--- Task goal ---
Set down all of the data that follows, keeping every character.

Stored dataset items
▽

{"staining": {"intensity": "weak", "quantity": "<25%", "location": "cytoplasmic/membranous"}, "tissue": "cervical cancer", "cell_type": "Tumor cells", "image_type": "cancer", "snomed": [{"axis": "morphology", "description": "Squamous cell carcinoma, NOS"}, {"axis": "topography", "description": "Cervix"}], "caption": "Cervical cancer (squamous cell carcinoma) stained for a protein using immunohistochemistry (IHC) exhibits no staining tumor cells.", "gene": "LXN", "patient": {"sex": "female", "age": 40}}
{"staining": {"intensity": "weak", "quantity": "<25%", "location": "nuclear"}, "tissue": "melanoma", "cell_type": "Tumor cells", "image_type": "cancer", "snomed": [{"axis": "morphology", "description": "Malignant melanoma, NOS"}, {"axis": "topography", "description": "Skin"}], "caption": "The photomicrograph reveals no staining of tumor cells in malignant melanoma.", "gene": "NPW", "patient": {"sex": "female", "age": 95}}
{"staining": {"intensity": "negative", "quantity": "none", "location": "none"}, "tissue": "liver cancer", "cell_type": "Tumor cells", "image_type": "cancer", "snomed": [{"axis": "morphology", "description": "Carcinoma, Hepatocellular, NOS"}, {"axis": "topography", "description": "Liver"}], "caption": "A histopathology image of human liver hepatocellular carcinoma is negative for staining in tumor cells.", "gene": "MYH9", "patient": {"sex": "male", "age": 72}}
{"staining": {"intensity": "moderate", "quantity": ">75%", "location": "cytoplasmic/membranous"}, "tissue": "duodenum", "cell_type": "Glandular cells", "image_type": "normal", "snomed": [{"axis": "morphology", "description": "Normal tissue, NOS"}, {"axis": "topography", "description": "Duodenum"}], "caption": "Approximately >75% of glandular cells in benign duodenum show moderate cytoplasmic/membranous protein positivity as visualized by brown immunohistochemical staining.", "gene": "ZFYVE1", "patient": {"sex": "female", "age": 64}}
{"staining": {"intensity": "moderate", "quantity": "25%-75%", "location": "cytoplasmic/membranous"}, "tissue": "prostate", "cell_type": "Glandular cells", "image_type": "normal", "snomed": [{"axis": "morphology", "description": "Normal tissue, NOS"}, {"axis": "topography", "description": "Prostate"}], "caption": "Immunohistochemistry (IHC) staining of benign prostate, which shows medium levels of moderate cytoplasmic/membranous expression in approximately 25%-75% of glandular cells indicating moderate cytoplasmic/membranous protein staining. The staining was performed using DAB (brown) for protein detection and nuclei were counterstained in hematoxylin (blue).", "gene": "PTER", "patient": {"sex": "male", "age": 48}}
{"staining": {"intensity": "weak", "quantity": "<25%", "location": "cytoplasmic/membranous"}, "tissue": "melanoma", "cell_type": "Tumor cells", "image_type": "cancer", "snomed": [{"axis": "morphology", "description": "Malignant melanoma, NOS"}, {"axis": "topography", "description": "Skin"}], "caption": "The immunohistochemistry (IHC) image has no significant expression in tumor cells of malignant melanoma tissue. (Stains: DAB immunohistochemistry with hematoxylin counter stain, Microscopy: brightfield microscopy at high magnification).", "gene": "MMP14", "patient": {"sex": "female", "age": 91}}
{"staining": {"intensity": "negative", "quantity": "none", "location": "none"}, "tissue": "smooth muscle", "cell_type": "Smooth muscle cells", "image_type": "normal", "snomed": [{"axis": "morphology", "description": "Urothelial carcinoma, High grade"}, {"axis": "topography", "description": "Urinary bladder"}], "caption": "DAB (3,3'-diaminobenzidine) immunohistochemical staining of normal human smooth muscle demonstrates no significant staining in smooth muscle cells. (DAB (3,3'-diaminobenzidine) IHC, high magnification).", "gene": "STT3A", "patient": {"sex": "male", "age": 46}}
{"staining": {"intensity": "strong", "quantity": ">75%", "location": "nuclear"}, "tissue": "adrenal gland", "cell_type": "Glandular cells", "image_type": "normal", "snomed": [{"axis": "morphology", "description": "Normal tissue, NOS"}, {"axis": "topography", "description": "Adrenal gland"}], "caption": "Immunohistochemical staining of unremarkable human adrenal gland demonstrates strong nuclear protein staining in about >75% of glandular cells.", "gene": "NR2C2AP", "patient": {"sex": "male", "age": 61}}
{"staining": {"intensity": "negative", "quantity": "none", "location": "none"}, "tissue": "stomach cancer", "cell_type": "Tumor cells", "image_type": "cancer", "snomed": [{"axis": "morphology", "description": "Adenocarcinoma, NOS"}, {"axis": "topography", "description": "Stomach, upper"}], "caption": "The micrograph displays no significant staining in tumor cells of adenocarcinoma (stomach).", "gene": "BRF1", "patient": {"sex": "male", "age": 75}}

△

--- Answer to the problem ---
{"staining": {"intensity": "weak", "quantity": "<25%", "location": "cytoplasmic/membranous"}, "tissue": "cervical cancer", "cell_type": "Tumor cells", "image_type": "cancer", "snomed": [{"axis": "morphology", "description": "Squamous cell carcinoma, NOS"}, {"axis": "topography", "description": "Cervix"}], "caption": "Cervical cancer (squamous cell carcinoma) stained for a protein using immunohistochemistry (IHC) exhibits no staining tumor cells.", "gene": "LXN", "patient": {"sex": "female", "age": 40}}
{"staining": {"intensity": "weak", "quantity": "<25%", "location": "nuclear"}, "tissue": "melanoma", "cell_type": "Tumor cells", "image_type": "cancer", "snomed": [{"axis": "morphology", "description": "Malignant melanoma, NOS"}, {"axis": "topography", "description": "Skin"}], "caption": "The photomicrograph reveals no staining of tumor cells in malignant melanoma.", "gene": "NPW", "patient": {"sex": "female", "age": 95}}
{"staining": {"intensity": "negative", "quantity": "none", "location": "none"}, "tissue": "liver cancer", "cell_type": "Tumor cells", "image_type": "cancer", "snomed": [{"axis": "morphology", "description": "Carcinoma, Hepatocellular, NOS"}, {"axis": "topography", "description": "Liver"}], "caption": "A histopathology image of human liver hepatocellular carcinoma is negative for staining in tumor cells.", "gene": "MYH9", "patient": {"sex": "male", "age": 72}}
{"staining": {"intensity": "moderate", "quantity": ">75%", "location": "cytoplasmic/membranous"}, "tissue": "duodenum", "cell_type": "Glandular cells", "image_type": "normal", "snomed": [{"axis": "morphology", "description": "Normal tissue, NOS"}, {"axis": "topography", "description": "Duodenum"}], "caption": "Approximately >75% of glandular cells in benign duodenum show moderate cytoplasmic/membranous protein positivity as visualized by brown immunohistochemical staining.", "gene": "ZFYVE1", "patient": {"sex": "female", "age": 64}}
{"staining": {"intensity": "moderate", "quantity": "25%-75%", "location": "cytoplasmic/membranous"}, "tissue": "prostate", "cell_type": "Glandular cells", "image_type": "normal", "snomed": [{"axis": "morphology", "description": "Normal tissue, NOS"}, {"axis": "topography", "description": "Prostate"}], "caption": "Immunohistochemistry (IHC) staining of benign prostate, which shows medium levels of moderate cytoplasmic/membranous expression in approximately 25%-75% of glandular cells indicating moderate cytoplasmic/membranous protein staining. The staining was performed using DAB (brown) for protein detection and nuclei were counterstained in hematoxylin (blue).", "gene": "PTER", "patient": {"sex": "male", "age": 48}}
{"staining": {"intensity": "weak", "quantity": "<25%", "location": "cytoplasmic/membranous"}, "tissue": "melanoma", "cell_type": "Tumor cells", "image_type": "cancer", "snomed": [{"axis": "morphology", "description": "Malignant melanoma, NOS"}, {"axis": "topography", "description": "Skin"}], "caption": "The immunohistochemistry (IHC) image has no significant expression in tumor cells of malignant melanoma tissue. (Stains: DAB immunohistochemistry with hematoxylin counter stain, Microscopy: brightfield microscopy at high magnification).", "gene": "MMP14", "patient": {"sex": "female", "age": 91}}
{"staining": {"intensity": "negative", "quantity": "none", "location": "none"}, "tissue": "smooth muscle", "cell_type": "Smooth muscle cells", "image_type": "normal", "snomed": [{"axis": "morphology", "description": "Urothelial carcinoma, High grade"}, {"axis": "topography", "description": "Urinary bladder"}], "caption": "DAB (3,3'-diaminobenzidine) immunohistochemical staining of normal human smooth muscle demonstrates no significant staining in smooth muscle cells. (DAB (3,3'-diaminobenzidine) IHC, high magnification).", "gene": "STT3A", "patient": {"sex": "male", "age": 46}}
{"staining": {"intensity": "strong", "quantity": ">75%", "location": "nuclear"}, "tissue": "adrenal gland", "cell_type": "Glandular cells", "image_type": "normal", "snomed": [{"axis": "morphology", "description": "Normal tissue, NOS"}, {"axis": "topography", "description": "Adrenal gland"}], "caption": "Immunohistochemical staining of unremarkable human adrenal gland demonstrates strong nuclear protein staining in about >75% of glandular cells.", "gene": "NR2C2AP", "patient": {"sex": "male", "age": 61}}
{"staining": {"intensity": "negative", "quantity": "none", "location": "none"}, "tissue": "stomach cancer", "cell_type": "Tumor cells", "image_type": "cancer", "snomed": [{"axis": "morphology", "description": "Adenocarcinoma, NOS"}, {"axis": "topography", "description": "Stomach, upper"}], "caption": "The micrograph displays no significant staining in tumor cells of adenocarcinoma (stomach).", "gene": "BRF1", "patient": {"sex": "male", "age": 75}}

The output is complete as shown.